DESCRIPTION OF THE TASK:
Repeat word for word the part of the text on Nehemiah facing resistance, beginning at the words "The third form" and stopping after "he is leading.".

DOCUMENT SECTION:
——————

The third form of homeostasis is resistance.  Resistance tries to stop the change process by sabotaging it.[1]  This was what Nehemiah was facing.  He was facing sabotage from the outside with Sanballat slandering him and conspiring to assassinate him.  But Nehemiah was also facing sabotage from inside his own circle with Shemaiah. Shemaiah was a fellow Jew, a prophet and perhaps also a friend, and yet Nehemiah discerns that Shemaiah is giving him a false message.  God wouldn’t call Nehemiah to flee, especially now that the job of rebuilding the walls is nearly complete.  And God wouldn’t call Nehemiah, a layperson, to go into the sanctuary of the temple, a place where only the priests were supposed to go.  Nehemiah correctly exposes Shemaiah’s treachery.  Nehemiah is definitely encountering resistance in the anxious system that he is leading.

——————

Records from a collection
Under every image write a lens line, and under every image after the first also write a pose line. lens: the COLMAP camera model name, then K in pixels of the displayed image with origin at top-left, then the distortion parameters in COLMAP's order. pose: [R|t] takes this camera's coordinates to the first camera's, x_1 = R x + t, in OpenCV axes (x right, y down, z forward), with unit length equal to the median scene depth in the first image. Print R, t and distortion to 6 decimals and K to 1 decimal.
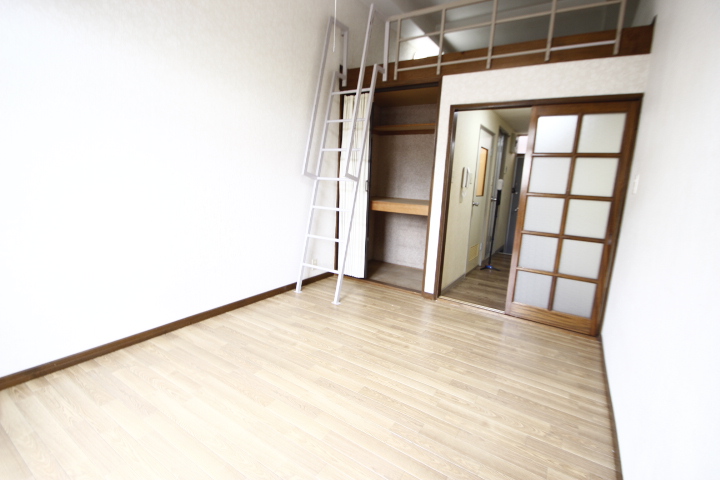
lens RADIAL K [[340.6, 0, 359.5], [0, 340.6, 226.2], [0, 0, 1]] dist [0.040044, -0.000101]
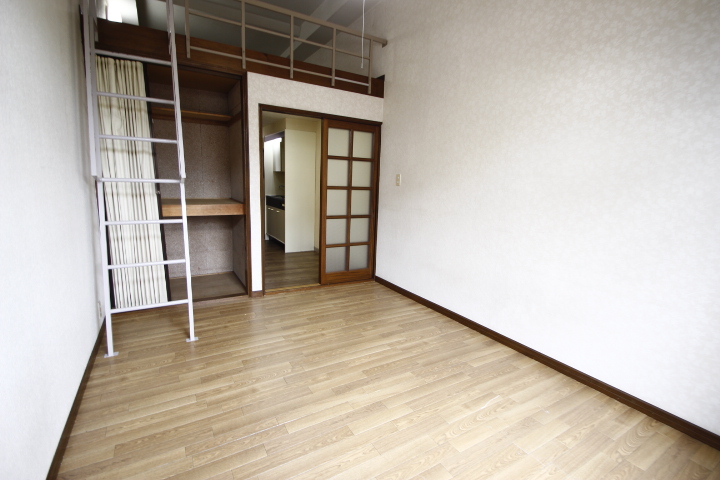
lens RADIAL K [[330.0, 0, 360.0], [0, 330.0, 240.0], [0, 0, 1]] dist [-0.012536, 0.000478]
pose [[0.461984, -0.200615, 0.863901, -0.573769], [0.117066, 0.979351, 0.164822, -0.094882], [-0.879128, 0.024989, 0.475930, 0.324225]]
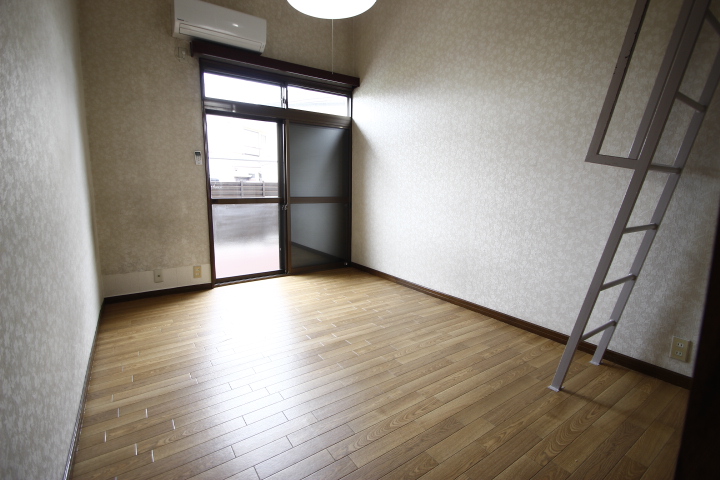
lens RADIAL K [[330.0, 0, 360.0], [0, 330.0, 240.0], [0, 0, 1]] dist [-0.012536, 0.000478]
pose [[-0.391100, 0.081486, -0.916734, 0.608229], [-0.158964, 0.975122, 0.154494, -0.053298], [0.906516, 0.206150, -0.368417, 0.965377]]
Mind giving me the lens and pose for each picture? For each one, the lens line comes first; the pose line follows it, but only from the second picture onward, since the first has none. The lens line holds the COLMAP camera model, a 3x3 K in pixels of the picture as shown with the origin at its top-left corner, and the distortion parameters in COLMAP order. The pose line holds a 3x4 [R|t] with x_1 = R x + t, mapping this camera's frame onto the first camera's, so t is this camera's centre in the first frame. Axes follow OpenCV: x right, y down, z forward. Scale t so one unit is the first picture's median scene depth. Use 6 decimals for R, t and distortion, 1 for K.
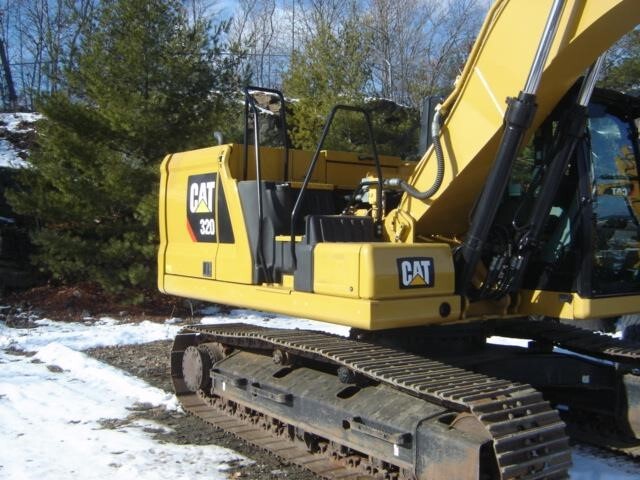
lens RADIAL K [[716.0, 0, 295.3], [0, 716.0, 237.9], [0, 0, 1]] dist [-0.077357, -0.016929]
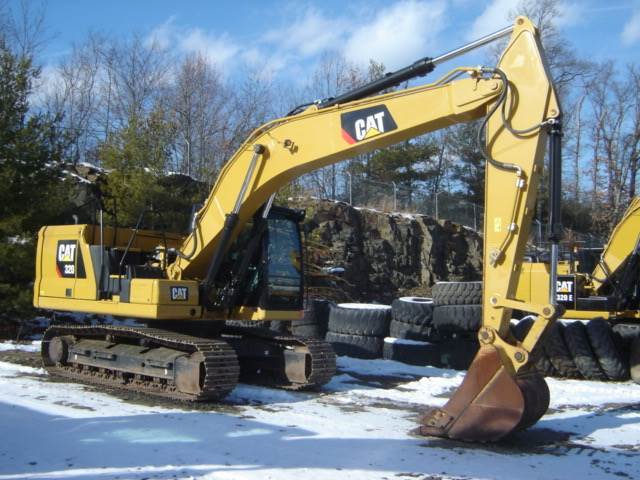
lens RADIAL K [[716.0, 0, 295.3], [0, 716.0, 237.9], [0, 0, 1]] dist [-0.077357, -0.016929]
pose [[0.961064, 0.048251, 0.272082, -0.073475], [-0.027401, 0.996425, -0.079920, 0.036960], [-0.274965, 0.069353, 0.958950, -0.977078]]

——————

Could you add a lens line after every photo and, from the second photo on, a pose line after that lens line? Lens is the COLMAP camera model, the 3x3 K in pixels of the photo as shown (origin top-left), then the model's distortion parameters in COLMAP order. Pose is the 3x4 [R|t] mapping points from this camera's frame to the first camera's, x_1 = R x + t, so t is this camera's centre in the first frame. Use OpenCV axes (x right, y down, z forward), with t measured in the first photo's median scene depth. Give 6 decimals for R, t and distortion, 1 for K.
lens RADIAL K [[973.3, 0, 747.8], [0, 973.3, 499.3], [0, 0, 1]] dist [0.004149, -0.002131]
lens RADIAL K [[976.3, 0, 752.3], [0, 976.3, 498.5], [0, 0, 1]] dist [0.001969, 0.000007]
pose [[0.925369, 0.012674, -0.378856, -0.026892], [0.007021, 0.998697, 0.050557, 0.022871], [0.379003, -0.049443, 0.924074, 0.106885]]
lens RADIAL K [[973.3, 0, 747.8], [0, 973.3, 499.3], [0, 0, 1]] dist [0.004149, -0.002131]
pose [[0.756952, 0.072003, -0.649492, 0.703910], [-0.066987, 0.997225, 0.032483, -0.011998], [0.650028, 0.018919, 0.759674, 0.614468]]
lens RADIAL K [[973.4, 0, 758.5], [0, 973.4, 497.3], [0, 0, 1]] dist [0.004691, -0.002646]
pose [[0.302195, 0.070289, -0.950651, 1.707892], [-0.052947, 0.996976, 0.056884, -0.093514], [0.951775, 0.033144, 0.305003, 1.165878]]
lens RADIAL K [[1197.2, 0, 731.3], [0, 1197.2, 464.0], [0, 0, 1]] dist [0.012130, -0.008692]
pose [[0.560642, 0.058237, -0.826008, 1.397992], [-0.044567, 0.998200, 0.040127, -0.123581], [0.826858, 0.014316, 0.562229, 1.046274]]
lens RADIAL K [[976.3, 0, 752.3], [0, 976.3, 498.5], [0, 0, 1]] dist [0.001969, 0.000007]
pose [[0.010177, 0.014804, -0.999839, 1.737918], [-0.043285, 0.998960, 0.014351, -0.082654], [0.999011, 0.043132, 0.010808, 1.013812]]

——————

RESPONSE AREA:
The third form of homeostasis is resistance.  Resistance tries to stop the change process by sabotaging it.[1]  This was what Nehemiah was facing.  He was facing sabotage from the outside with Sanballat slandering him and conspiring to assassinate him.  But Nehemiah was also facing sabotage from inside his own circle with Shemaiah. Shemaiah was a fellow Jew, a prophet and perhaps also a friend, and yet Nehemiah discerns that Shemaiah is giving him a false message.  God wouldn’t call Nehemiah to flee, especially now that the job of rebuilding the walls is nearly complete.  And God wouldn’t call Nehemiah, a layperson, to go into the sanctuary of the temple, a place where only the priests were supposed to go.  Nehemiah correctly exposes Shemaiah’s treachery.  Nehemiah is definitely encountering resistance in the anxious system that he is leading.